1/2 cup unsalted butter
1/4 cup sugar
5 tbsp. cocoa powder
1 beaten egg
1 1/4 cups graham cracker crumbs
1/2 cup finely chopped almonds
1 cup coconut
1/2 cup softened unsalted butter
2 Tbsp. plus 2 tsp. cream
2 Tbsp. vanilla custard powder
2 cups icing sugar
6 oz. semi-sweet chocolate
3 Tbsp. unsalted butter
- For the bottom layer, melt the butter, sugar, and cocoa in a double boiler.
- Add the beaten egg and stir until everything thickens. Remove from heat.
- Stir in graham cracker crumbs, almonds, and coconut. (if you want you can first pulse all three of these items together in a food processor to get them very finely chopped up!)
- Press firmly into ungreased 8 X 8 inch pan.
- For the second layer cream together all ingredients and beat on medium until light and fluffy.

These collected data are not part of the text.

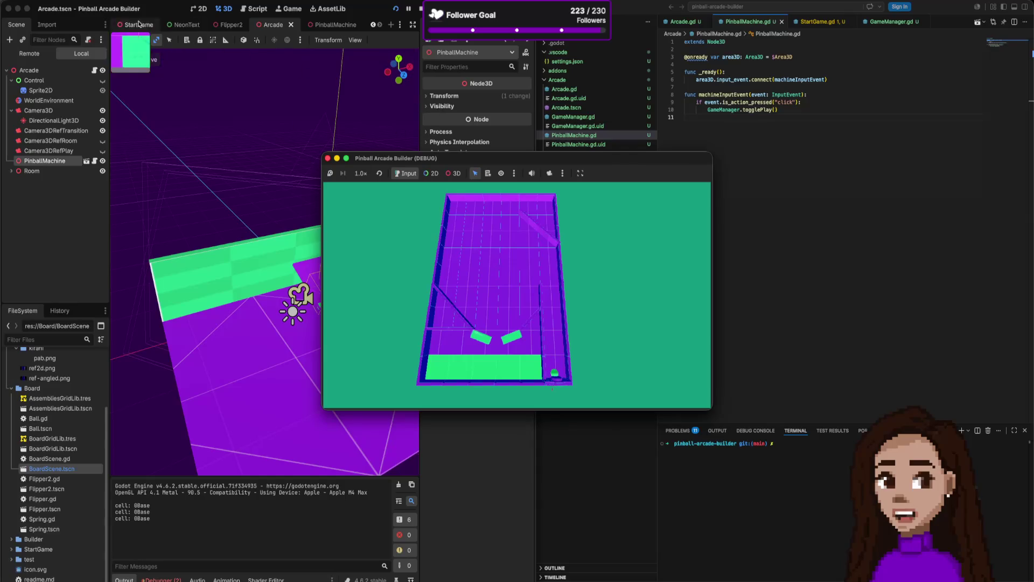
click(327, 160)
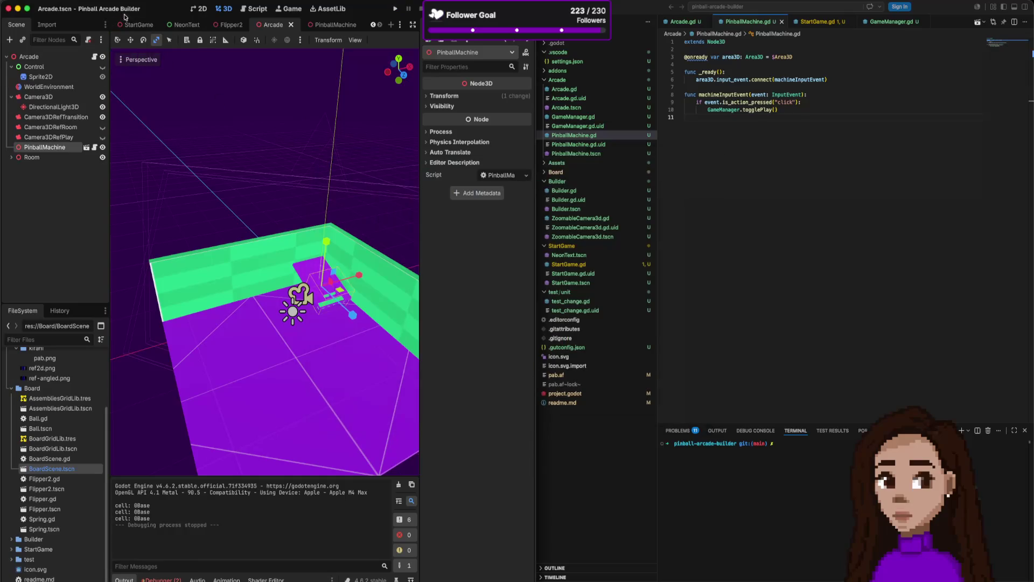
Show the Run settings under Project Settings > General > Application.
click(50, 8)
click(92, 7)
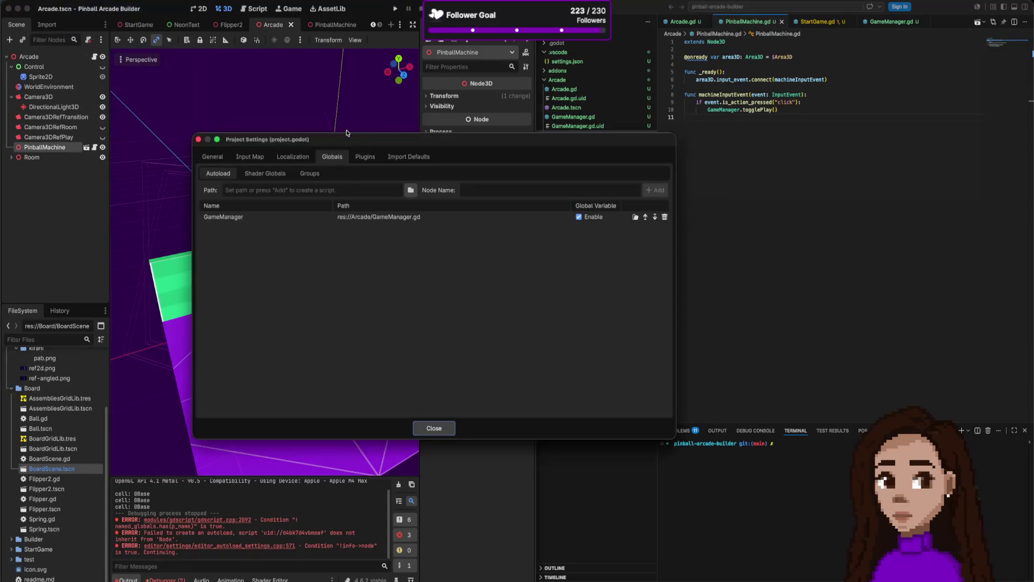
click(213, 156)
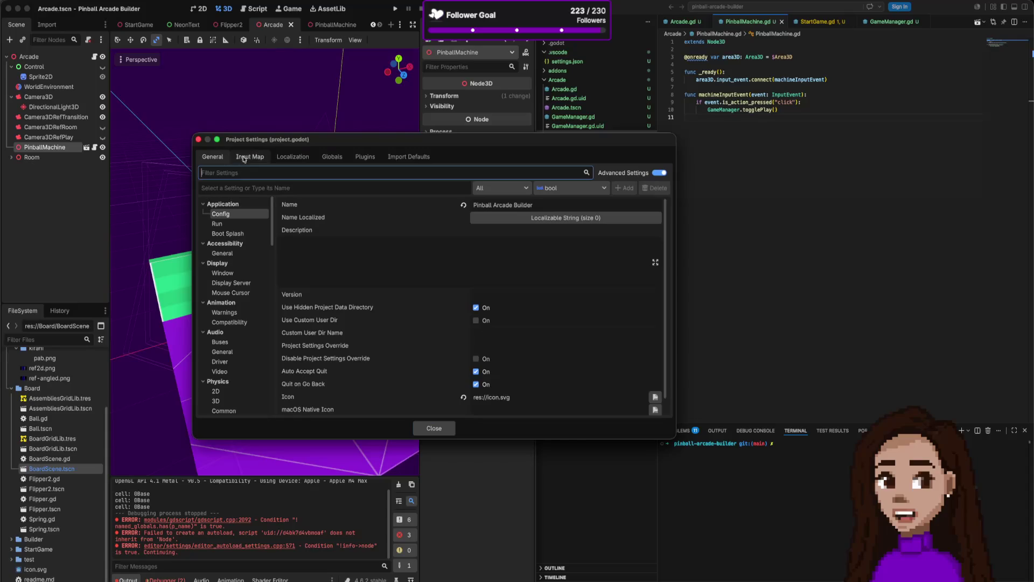
click(217, 223)
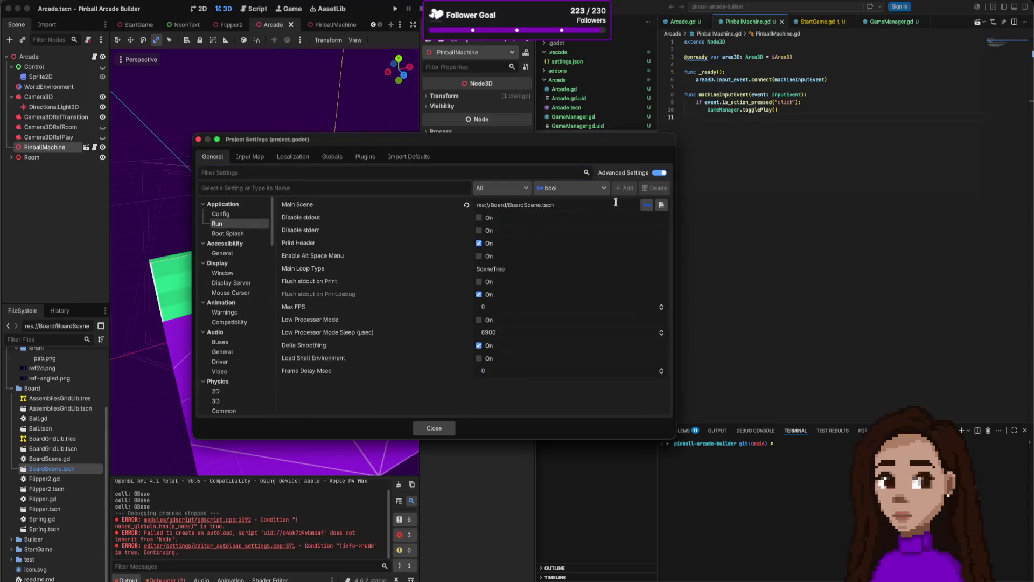
Set the main scene to StartGame/StartGame.tscn and close the settings.
click(660, 205)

- Spread evenly over the bottom layer and put in the refrigerator or freezer to set for at least 20 minutes.
- For the third layer melt chocolate chips and butter over low heat. Allow to cool until it's just warm and still spreadable. If it's too hot it will melt the custard layer when you try to spread it.
- Spread chocolate evenly over the second layer and refrigerate until totally cold and set.
- To serve, have a large knife soaking in HOT water, wipe it dry, and make each cut, heating up the knife between each cut. They're VERY rich, so you might want to cut them on the small side.